3. (20 points) Now optimize your code for minimum size. This time, do absolutely anything you can think of to make the code as small as possible. How large is it? How fast is it? The resulting optimized code is typically very similar to a naive compilation
   Hmmm.... I'm not getting any brainstorms to shrink it past the second "unoptimized" solution...
4. (30 points) Finally, optimize your code for a compromise between speed and size on a dual-pipeline superscalar MIPS, as shown on pages 511 through 514 (use the book version, not my lecture version, since the book version is easier to look up details on). Also as on page 513, you should assume a delayed branch this time. How big is your code? How fast? Note that this last one won't have a unique correct answer; as you found in the previous parts of the problem, you can trade off space vs. time, and I've deliberately not told you exactly how to trade (all the same, a minimum-size answer will likely lose points for being slow, and a minimum-time answer will likely lose points for being big).
   I'll write this down so we can see what's going down which pipeline. Hmmm.... just to give another example of different approaches, I'll unroll two iterations of the loop. Since I'm using pointers into the string array, running the array backwards won't help.

         add  $t1, $zero, $zero                                  # init checksum
   
         lui  $t2, high(string)                                  # pointer to string
         addi $t2, low(string)
   
         lui   $t3, high(table)                                  # get pointer to table
         addi  $t3, low(table)
   
         addi  $t4, $t2, 100                                     # pointer past end of string
   	  
         addi  $t7, $zero, 0                                     # so we can add them on the first iteration
         addi  $t8, $zero, 0
   
   loop  add   $t1, $t1, $t7         lbu   $t5, 0($t4)           # checksum from last iteration; get string[i]

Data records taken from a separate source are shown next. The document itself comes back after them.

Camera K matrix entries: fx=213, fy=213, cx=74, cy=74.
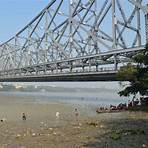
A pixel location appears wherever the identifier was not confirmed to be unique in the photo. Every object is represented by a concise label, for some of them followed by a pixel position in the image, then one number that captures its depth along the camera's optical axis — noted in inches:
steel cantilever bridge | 1184.2
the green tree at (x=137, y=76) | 753.0
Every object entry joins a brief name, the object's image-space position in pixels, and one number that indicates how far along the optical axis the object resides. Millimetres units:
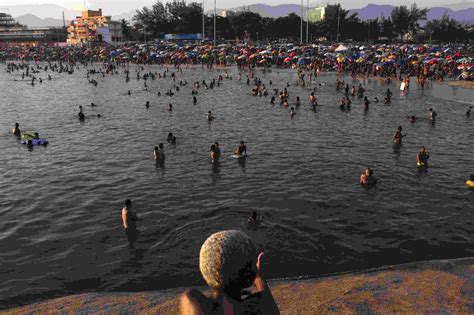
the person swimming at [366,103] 37188
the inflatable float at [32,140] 26984
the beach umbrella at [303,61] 62550
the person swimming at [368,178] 18525
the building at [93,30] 149750
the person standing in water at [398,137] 25877
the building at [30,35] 172500
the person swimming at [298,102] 39869
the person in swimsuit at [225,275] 3057
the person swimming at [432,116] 31844
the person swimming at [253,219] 14811
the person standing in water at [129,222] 14445
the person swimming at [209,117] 34028
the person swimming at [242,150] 23366
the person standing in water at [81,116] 34531
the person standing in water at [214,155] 22375
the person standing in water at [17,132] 29219
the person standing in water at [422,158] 21312
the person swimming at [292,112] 35200
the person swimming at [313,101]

         add   $t1, $t1, $t8         lbu   $t6, 1($t4)           # checksum from last iteration; get string[i+1]
         sll   $t5, $t5, 2
         add   $t5, $t3, $t5
         sll   $t6, $t6, 2           lw    $t7, 0($t5)           # table[string[i]]
         add   $t6, $t3, $t6
         addi  $t4, $t4,  2          lw    $t8, 0($t6)           # table[string[i+1]]
         slt   $t9, $t4, $t2
         bne   $t9, $zero, loop
   
         add   $t1, $t1, $t7                                     # checksum from last iteration
         add   $t1, $t1, $t8
   
         andi  $t1, $t1, 255                                     # modulus
         

   Assuming we don't actually need to put no-ops in the code to force the instructions into the correct pipelines, this is 24 instructions or 96 bytes. Filling the pipe takes 4 cycles, then 8 cycles for the preamble, (50 * 10)-1 = 499 for the loop (remember, there is a one-cycle stall every iteration but the last), and three cycles for the cleanup code at the end for a total of 506 cycles. It's a pretty extraordinary coincidence that I got the number of cycles for this solution as my full-speed non-superscalar. How much better to you suppose it could be if either pipe could do arithmetic?